▸ ABOUT THIS TASK
An exact reproduction of the data below is the required answer.
ENTRIES SUPPLIED Block Start
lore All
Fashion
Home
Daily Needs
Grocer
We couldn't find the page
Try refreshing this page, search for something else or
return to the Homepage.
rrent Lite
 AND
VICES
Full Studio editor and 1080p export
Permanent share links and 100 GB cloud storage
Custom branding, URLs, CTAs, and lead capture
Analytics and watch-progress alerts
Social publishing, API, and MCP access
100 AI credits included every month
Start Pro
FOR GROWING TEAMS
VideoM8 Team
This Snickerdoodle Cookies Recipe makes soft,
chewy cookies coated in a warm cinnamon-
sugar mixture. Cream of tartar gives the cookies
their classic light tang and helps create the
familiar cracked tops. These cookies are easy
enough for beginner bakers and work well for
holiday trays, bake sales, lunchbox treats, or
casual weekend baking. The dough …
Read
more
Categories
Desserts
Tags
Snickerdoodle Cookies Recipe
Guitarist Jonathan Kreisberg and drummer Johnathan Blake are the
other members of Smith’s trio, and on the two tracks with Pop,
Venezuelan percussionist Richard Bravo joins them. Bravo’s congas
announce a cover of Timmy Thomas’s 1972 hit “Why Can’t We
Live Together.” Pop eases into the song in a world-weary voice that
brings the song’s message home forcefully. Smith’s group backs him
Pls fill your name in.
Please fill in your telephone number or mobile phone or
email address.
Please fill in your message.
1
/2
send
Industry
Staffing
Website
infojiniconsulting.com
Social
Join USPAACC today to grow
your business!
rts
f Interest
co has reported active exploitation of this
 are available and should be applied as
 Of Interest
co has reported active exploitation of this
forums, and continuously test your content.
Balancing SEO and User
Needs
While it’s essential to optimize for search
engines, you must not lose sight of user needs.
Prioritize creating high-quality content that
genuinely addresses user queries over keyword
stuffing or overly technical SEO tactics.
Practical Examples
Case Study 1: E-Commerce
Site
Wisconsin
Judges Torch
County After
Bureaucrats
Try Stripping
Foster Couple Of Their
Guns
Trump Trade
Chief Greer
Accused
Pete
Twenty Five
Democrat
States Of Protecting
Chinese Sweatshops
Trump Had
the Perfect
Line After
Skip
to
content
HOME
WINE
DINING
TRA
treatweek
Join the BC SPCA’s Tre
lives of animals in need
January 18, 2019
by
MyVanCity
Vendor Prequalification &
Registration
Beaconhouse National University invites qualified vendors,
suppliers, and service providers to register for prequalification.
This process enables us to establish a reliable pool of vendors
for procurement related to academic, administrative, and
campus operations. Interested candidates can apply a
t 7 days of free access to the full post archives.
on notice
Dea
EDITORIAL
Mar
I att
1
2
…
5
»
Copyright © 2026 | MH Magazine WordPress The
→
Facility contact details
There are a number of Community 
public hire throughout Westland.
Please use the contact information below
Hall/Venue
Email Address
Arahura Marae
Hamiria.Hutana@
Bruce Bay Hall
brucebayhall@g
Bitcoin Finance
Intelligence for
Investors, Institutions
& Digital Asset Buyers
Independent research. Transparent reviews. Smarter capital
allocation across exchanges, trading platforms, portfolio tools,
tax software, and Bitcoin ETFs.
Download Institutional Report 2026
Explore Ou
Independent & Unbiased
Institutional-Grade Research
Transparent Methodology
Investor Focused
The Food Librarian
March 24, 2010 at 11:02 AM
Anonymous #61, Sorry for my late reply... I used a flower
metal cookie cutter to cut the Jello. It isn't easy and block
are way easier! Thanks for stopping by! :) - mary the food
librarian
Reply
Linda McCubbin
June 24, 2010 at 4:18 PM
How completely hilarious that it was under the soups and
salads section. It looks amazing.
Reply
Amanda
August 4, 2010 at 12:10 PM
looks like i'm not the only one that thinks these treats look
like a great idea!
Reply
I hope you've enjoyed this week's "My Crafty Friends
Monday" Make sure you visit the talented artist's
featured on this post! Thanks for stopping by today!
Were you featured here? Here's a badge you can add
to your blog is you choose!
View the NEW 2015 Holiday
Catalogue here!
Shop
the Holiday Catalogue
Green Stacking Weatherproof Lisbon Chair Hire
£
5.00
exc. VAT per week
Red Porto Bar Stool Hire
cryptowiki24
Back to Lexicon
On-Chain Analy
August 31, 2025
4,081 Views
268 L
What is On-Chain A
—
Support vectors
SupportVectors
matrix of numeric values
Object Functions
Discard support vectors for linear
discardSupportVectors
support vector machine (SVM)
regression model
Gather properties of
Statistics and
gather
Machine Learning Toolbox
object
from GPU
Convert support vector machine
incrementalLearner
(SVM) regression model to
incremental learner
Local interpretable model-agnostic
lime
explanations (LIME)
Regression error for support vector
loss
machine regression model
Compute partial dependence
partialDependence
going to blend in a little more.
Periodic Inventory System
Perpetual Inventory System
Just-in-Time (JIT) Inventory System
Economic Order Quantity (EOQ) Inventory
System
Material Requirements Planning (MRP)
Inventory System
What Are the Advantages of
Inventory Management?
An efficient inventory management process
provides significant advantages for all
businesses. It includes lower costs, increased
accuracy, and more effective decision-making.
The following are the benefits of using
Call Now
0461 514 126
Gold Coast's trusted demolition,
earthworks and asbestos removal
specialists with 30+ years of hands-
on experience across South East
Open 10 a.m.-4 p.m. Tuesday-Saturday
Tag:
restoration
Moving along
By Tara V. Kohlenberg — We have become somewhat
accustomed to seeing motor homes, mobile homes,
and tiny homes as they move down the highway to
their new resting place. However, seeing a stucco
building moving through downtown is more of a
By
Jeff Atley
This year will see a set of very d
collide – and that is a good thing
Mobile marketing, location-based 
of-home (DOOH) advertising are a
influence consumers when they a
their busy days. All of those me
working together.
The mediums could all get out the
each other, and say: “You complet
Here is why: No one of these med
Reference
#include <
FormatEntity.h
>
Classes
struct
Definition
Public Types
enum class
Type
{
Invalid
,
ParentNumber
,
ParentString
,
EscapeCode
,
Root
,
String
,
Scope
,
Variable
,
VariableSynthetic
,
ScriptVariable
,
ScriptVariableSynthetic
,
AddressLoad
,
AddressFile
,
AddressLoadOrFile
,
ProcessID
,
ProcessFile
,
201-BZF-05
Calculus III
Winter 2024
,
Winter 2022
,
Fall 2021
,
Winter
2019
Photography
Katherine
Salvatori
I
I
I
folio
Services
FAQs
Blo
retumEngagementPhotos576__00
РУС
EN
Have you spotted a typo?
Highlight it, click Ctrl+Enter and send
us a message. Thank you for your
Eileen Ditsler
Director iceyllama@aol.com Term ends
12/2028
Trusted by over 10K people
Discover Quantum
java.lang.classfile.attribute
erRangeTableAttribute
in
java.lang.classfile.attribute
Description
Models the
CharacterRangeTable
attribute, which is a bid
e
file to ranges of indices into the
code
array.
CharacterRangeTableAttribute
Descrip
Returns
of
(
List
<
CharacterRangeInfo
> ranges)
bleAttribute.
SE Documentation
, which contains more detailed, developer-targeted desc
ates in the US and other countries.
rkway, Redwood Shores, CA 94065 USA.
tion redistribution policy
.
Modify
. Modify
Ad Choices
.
ENTRIES SUPPLIED Block End
▸ SOLUTION TO THE PROBLEM
lore All
Fashion
Home
Daily Needs
Grocer
We couldn't find the page
Try refreshing this page, search for something else or
return to the Homepage.
rrent Lite
 AND
VICES
Full Studio editor and 1080p export
Permanent share links and 100 GB cloud storage
Custom branding, URLs, CTAs, and lead capture
Analytics and watch-progress alerts
Social publishing, API, and MCP access
100 AI credits included every month
Start Pro
FOR GROWING TEAMS
VideoM8 Team
This Snickerdoodle Cookies Recipe makes soft,
chewy cookies coated in a warm cinnamon-
sugar mixture. Cream of tartar gives the cookies
their classic light tang and helps create the
familiar cracked tops. These cookies are easy
enough for beginner bakers and work well for
holiday trays, bake sales, lunchbox treats, or
casual weekend baking. The dough …
Read
more
Categories
Desserts
Tags
Snickerdoodle Cookies Recipe
Guitarist Jonathan Kreisberg and drummer Johnathan Blake are the
other members of Smith’s trio, and on the two tracks with Pop,
Venezuelan percussionist Richard Bravo joins them. Bravo’s congas
announce a cover of Timmy Thomas’s 1972 hit “Why Can’t We
Live Together.” Pop eases into the song in a world-weary voice that
brings the song’s message home forcefully. Smith’s group backs him
Pls fill your name in.
Please fill in your telephone number or mobile phone or
email address.
Please fill in your message.
1
/2
send
Industry
Staffing
Website
infojiniconsulting.com
Social
Join USPAACC today to grow
your business!
rts
f Interest
co has reported active exploitation of this
 are available and should be applied as
 Of Interest
co has reported active exploitation of this
forums, and continuously test your content.
Balancing SEO and User
Needs
While it’s essential to optimize for search
engines, you must not lose sight of user needs.
Prioritize creating high-quality content that
genuinely addresses user queries over keyword
stuffing or overly technical SEO tactics.
Practical Examples
Case Study 1: E-Commerce
Site
Wisconsin
Judges Torch
County After
Bureaucrats
Try Stripping
Foster Couple Of Their
Guns
Trump Trade
Chief Greer
Accused
Pete
Twenty Five
Democrat
States Of Protecting
Chinese Sweatshops
Trump Had
the Perfect
Line After
Skip
to
content
HOME
WINE
DINING
TRA
treatweek
Join the BC SPCA’s Tre
lives of animals in need
January 18, 2019
by
MyVanCity
Vendor Prequalification &
Registration
Beaconhouse National University invites qualified vendors,
suppliers, and service providers to register for prequalification.
This process enables us to establish a reliable pool of vendors
for procurement related to academic, administrative, and
campus operations. Interested candidates can apply a
t 7 days of free access to the full post archives.
on notice
Dea
EDITORIAL
Mar
I att
1
2
…
5
»
Copyright © 2026 | MH Magazine WordPress The
→
Facility contact details
There are a number of Community 
public hire throughout Westland.
Please use the contact information below
Hall/Venue
Email Address
Arahura Marae
Hamiria.Hutana@
Bruce Bay Hall
brucebayhall@g
Bitcoin Finance
Intelligence for
Investors, Institutions
& Digital Asset Buyers
Independent research. Transparent reviews. Smarter capital
allocation across exchanges, trading platforms, portfolio tools,
tax software, and Bitcoin ETFs.
Download Institutional Report 2026
Explore Ou
Independent & Unbiased
Institutional-Grade Research
Transparent Methodology
Investor Focused
The Food Librarian
March 24, 2010 at 11:02 AM
Anonymous #61, Sorry for my late reply... I used a flower
metal cookie cutter to cut the Jello. It isn't easy and block
are way easier! Thanks for stopping by! :) - mary the food
librarian
Reply
Linda McCubbin
June 24, 2010 at 4:18 PM
How completely hilarious that it was under the soups and
salads section. It looks amazing.
Reply
Amanda
August 4, 2010 at 12:10 PM
looks like i'm not the only one that thinks these treats look
like a great idea!
Reply
I hope you've enjoyed this week's "My Crafty Friends
Monday" Make sure you visit the talented artist's
featured on this post! Thanks for stopping by today!
Were you featured here? Here's a badge you can add
to your blog is you choose!
View the NEW 2015 Holiday
Catalogue here!
Shop
the Holiday Catalogue
Green Stacking Weatherproof Lisbon Chair Hire
£
5.00
exc. VAT per week
Red Porto Bar Stool Hire
cryptowiki24
Back to Lexicon
On-Chain Analy
August 31, 2025
4,081 Views
268 L
What is On-Chain A
—
Support vectors
SupportVectors
matrix of numeric values
Object Functions
Discard support vectors for linear
discardSupportVectors
support vector machine (SVM)
regression model
Gather properties of
Statistics and
gather
Machine Learning Toolbox
object
from GPU
Convert support vector machine
incrementalLearner
(SVM) regression model to
incremental learner
Local interpretable model-agnostic
lime
explanations (LIME)
Regression error for support vector
loss
machine regression model
Compute partial dependence
partialDependence
going to blend in a little more.
Periodic Inventory System
Perpetual Inventory System
Just-in-Time (JIT) Inventory System
Economic Order Quantity (EOQ) Inventory
System
Material Requirements Planning (MRP)
Inventory System
What Are the Advantages of
Inventory Management?
An efficient inventory management process
provides significant advantages for all
businesses. It includes lower costs, increased
accuracy, and more effective decision-making.
The following are the benefits of using
Call Now
0461 514 126
Gold Coast's trusted demolition,
earthworks and asbestos removal
specialists with 30+ years of hands-
on experience across South East
Open 10 a.m.-4 p.m. Tuesday-Saturday
Tag:
restoration
Moving along
By Tara V. Kohlenberg — We have become somewhat
accustomed to seeing motor homes, mobile homes,
and tiny homes as they move down the highway to
their new resting place. However, seeing a stucco
building moving through downtown is more of a
By
Jeff Atley
This year will see a set of very d
collide – and that is a good thing
Mobile marketing, location-based 
of-home (DOOH) advertising are a
influence consumers when they a
their busy days. All of those me
working together.
The mediums could all get out the
each other, and say: “You complet
Here is why: No one of these med
Reference
#include <
FormatEntity.h
>
Classes
struct
Definition
Public Types
enum class
Type
{
Invalid
,
ParentNumber
,
ParentString
,
EscapeCode
,
Root
,
String
,
Scope
,
Variable
,
VariableSynthetic
,
ScriptVariable
,
ScriptVariableSynthetic
,
AddressLoad
,
AddressFile
,
AddressLoadOrFile
,
ProcessID
,
ProcessFile
,
201-BZF-05
Calculus III
Winter 2024
,
Winter 2022
,
Fall 2021
,
Winter
2019
Photography
Katherine
Salvatori
I
I
I
folio
Services
FAQs
Blo
retumEngagementPhotos576__00
РУС
EN
Have you spotted a typo?
Highlight it, click Ctrl+Enter and send
us a message. Thank you for your
Eileen Ditsler
Director iceyllama@aol.com Term ends
12/2028
Trusted by over 10K people
Discover Quantum
java.lang.classfile.attribute
erRangeTableAttribute
in
java.lang.classfile.attribute
Description
Models the
CharacterRangeTable
attribute, which is a bid
e
file to ranges of indices into the
code
array.
CharacterRangeTableAttribute
Descrip
Returns
of
(
List
<
CharacterRangeInfo
> ranges)
bleAttribute.
SE Documentation
, which contains more detailed, developer-targeted desc
ates in the US and other countries.
rkway, Redwood Shores, CA 94065 USA.
tion redistribution policy
.
Modify
. Modify
Ad Choices
.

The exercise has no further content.